Sejak diberlakukannya ISPO pada Maret 2011 sampai dengan periode Februari 2016, Sertifikat ISPO yang telah diberikan adalah sebanyak 225 sertifikat dengan luas area sebesar 1.4 juta Ha (s/d Februari 2017) dan Certified CPO sebesar 5.9 juta ton/tahun. Dalam kurun waktu 1 (satu) tahun sejak Februari 2016 terjadi kenaikan signifikan dalam penerbitan sertifikasi ISPO yang mencapai 290% dari total sertifikat yang diterbitkan rata-rata pertahun sejak pemberlakuan sertifikasi ISPO pada Tahun 2011. Meningkatnya jumlah perusahaan yang menerima sertifikat ISPO tidak diikuti oleh perbaikan tata kelola industri kelapa sawit, yang ditandai dengan masih banyaknya persoalan seperti Persoalan legalitas yang menyangkut izin Hak Guna Usaha (HGU)/ Izin Usaha Perkebunan (IUP) di dalam kawasan hutan dalam kaitannya dengan Rencana Tata Ruang Wilayah Provinsi (RTRWP), termasuk terbitnya izin melalui praktek-praktek non-prosedural, Izin limbah Bahan Beracun dan Berbahaya (B3), Penanaman di sempadan sungai, Penerapan kebijakan perlindungan eksosistem lahan gambut, Perlindungan wilayah bernilai konservasi tinggi (HCV), dan wilayah bernilai stok karbon tinggi (HCS).
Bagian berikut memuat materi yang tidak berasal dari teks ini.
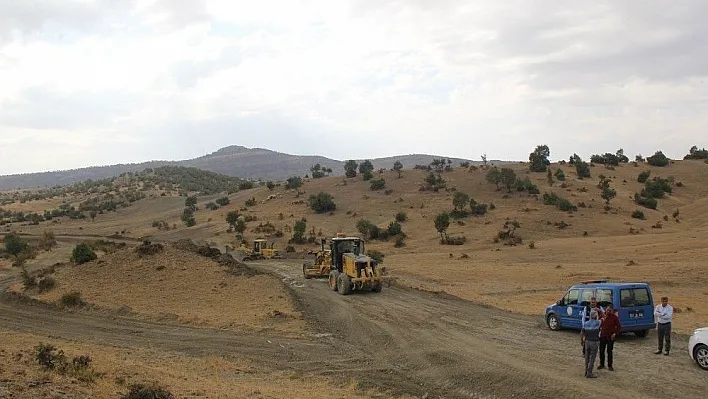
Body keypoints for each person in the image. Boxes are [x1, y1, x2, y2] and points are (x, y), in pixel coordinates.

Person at [598, 304, 621, 371]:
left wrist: (615, 334)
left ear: (612, 311)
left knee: (609, 351)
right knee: (601, 350)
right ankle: (602, 364)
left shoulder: (614, 317)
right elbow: (597, 324)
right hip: (602, 336)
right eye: (607, 310)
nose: (608, 311)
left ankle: (610, 365)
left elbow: (619, 326)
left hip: (610, 337)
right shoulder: (602, 316)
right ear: (606, 309)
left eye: (610, 310)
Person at [581, 310, 602, 378]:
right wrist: (600, 311)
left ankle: (586, 371)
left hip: (587, 341)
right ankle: (589, 373)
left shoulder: (586, 323)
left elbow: (582, 333)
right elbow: (604, 317)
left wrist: (582, 340)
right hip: (594, 342)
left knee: (587, 357)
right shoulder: (597, 323)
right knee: (592, 358)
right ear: (596, 317)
Ini menunjukan tingginya penerbitan sertifikasi ISPO yang tidak diikuti perbaikan tata kelola industri kelapa sawit berkelanjutan menegaskan rendahnya kredibilitas dan akuntabilitas sistem ISPO. Buruknya kredibilitas dan akuntabilitas dalam implementasi sertifikasi ISPO, ditambah dengan lemahnya penegakan hukum terhadap berbagai pelanggaran menyebabkan rendahnya keberterimaan pasar atas ISPO. Momentum untuk melakukan pembenahan industri kelapa sawit berkelanjutan di Indonesia cukup terbuka, terutama setelah pada 14 April 2016 Presiden mengutarakan komitmen untuk melakukan moratorium sawit1. Ini merupakan momentum bagi Indonesia melakukan reformasi industri kelapa sawit untuk menjadi lebih kompetitif dan mengedepankan aspek keberlanjutan lingkungan dan sosial.